COMO ESCOLHER O SEU CAN­DIDATO?

Primeiramente, o eleitor deve identificar quais valores julga mais importantes e quais valores quer ver seu repre­sentante defender. Isso é im­portante porque, geralmente, escolhemos um candidato por afinidade, ou seja, aquele que tem valores iguais aos

nossos.

Para o professor Wingra­this Pardini, é preciso ter atenção ao analisar em quem votar. “É importante analisar com profundidade as opções eleitorais antes de decidir em quem votar. Deve-se obser­var se o candidato tem um projeto político bem estru­turado e que condiz com as expectativas do eleitor. Serão quatro longos anos em que o representante político irá de­cidir os rumos da cidade por todos nós, por isso, é melhor estar ciente das possibilidades e fazer a escolha que mais compactua com o projeto de cidade inclusiva e sustentá­vel”, analisou.

Já segundo o Tribunal Superior Eleitoral (TSE), ór­gão do governo responsável por organizar as eleições no país, é preciso conhecer bem o histórico de candidato. “Para saber o que o candidato pen­sa, o eleitor deve conhecer a carreira dele, assim como sua atuação profissional, seu histórico de vida, sua postura ética e sua conduta diante da sociedade. Se o discurso do candidato não condiz com sua atuação em outros momentos da vida, isso é um indício de que ele pode estar mentindo.
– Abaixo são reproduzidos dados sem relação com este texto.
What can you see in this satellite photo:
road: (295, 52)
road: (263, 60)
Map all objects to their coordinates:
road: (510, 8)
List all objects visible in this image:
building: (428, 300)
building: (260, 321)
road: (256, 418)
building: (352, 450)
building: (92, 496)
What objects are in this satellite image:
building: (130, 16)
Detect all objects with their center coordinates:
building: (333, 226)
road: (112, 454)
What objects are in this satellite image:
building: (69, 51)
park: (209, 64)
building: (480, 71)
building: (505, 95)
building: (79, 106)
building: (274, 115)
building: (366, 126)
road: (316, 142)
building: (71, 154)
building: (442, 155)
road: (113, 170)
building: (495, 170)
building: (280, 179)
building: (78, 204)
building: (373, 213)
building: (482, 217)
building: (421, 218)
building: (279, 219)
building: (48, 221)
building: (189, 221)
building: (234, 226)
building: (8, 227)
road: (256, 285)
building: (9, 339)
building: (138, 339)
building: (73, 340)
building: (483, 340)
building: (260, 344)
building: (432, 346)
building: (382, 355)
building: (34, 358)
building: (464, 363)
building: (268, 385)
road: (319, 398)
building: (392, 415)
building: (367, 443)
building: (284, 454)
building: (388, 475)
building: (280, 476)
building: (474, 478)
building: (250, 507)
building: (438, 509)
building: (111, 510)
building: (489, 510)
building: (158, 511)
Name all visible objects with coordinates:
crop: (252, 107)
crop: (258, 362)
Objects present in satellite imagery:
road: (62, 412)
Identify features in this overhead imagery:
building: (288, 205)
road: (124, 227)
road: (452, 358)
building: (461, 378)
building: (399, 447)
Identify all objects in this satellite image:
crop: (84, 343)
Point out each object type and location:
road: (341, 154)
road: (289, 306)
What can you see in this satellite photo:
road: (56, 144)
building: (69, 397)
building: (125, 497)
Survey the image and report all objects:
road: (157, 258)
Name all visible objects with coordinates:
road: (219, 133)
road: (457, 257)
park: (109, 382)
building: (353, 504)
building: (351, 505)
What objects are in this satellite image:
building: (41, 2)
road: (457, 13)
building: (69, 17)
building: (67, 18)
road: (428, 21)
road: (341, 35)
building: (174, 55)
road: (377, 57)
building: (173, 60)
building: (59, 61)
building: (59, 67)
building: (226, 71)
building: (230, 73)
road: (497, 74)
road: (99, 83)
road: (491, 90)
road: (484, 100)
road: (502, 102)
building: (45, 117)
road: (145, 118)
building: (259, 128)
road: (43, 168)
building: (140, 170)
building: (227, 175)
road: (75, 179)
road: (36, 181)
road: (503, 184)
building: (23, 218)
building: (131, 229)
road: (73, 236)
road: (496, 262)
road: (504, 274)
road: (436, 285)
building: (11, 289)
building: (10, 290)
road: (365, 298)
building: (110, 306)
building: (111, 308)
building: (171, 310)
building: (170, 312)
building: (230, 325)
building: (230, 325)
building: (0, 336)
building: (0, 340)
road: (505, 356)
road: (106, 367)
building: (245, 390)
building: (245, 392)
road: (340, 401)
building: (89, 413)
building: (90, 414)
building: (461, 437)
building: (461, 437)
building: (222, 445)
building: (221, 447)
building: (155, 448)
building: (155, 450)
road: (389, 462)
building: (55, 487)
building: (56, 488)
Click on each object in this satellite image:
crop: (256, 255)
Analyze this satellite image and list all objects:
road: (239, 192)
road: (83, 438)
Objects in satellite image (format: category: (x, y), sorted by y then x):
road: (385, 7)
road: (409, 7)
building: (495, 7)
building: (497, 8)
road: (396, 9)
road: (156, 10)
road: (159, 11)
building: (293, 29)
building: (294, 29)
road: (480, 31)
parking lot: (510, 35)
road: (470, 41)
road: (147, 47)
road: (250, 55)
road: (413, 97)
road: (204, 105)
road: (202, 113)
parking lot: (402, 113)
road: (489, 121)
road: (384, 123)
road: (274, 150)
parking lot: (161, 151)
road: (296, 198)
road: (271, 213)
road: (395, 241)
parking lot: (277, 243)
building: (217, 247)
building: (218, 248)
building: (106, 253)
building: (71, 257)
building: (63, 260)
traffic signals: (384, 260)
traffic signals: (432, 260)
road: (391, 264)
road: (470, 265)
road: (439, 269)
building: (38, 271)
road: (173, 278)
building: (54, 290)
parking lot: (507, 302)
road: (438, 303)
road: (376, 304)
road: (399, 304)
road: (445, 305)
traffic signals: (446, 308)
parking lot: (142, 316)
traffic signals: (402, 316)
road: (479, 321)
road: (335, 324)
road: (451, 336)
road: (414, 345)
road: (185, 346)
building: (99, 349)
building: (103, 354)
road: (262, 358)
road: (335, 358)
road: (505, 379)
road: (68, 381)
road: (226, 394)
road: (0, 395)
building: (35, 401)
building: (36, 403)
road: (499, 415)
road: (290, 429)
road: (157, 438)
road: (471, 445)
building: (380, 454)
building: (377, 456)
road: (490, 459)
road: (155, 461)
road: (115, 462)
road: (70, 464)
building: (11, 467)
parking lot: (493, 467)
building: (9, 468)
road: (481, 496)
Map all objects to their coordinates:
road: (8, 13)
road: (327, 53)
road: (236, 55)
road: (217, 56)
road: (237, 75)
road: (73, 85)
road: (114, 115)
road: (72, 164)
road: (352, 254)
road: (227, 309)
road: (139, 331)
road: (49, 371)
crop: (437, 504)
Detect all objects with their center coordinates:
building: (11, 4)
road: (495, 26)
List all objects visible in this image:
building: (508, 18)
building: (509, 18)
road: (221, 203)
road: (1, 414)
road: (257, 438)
Em seguida, é preciso ana­lisar suas propostas, o partido ao qual está filiado e quem são seus correligionários. Além disso, é preciso ver se suas promessas são viáveis e compatíveis com o cargo que ele pretende ocupar. Promes­sas genéricas do tipo “vou criar milhares de empregos” são muito fáceis de fazer e obviamente são inviáveis de cumprir.

Informação das mais im­portantes é saber quem são os financiadores do candidato, pois as pessoas e empresas que financiam as campanhas eleitorais têm interesses que nem sempre se coadunam com os interesses da coleti­vidade.

Muito embora não dê para ter certeza de que o candidato mais preparado cumprirá suas promessas, mesmo que viáveis, é possível reconhecer e descartar o político falastrão e despreparado.

Para obter informações sobre os candidatos, deve­mos ficar atentos a notícias, jornais, revistas, propagandas eleitorais veiculadas no rádio e na televisão, pesquisas e debates entre os concorrentes. Dessa forma, é possível saber se o candidato já esteve en­volvido em algum escândalo, o que ele realizou em manda­tos anteriores e avaliar suas propostas”.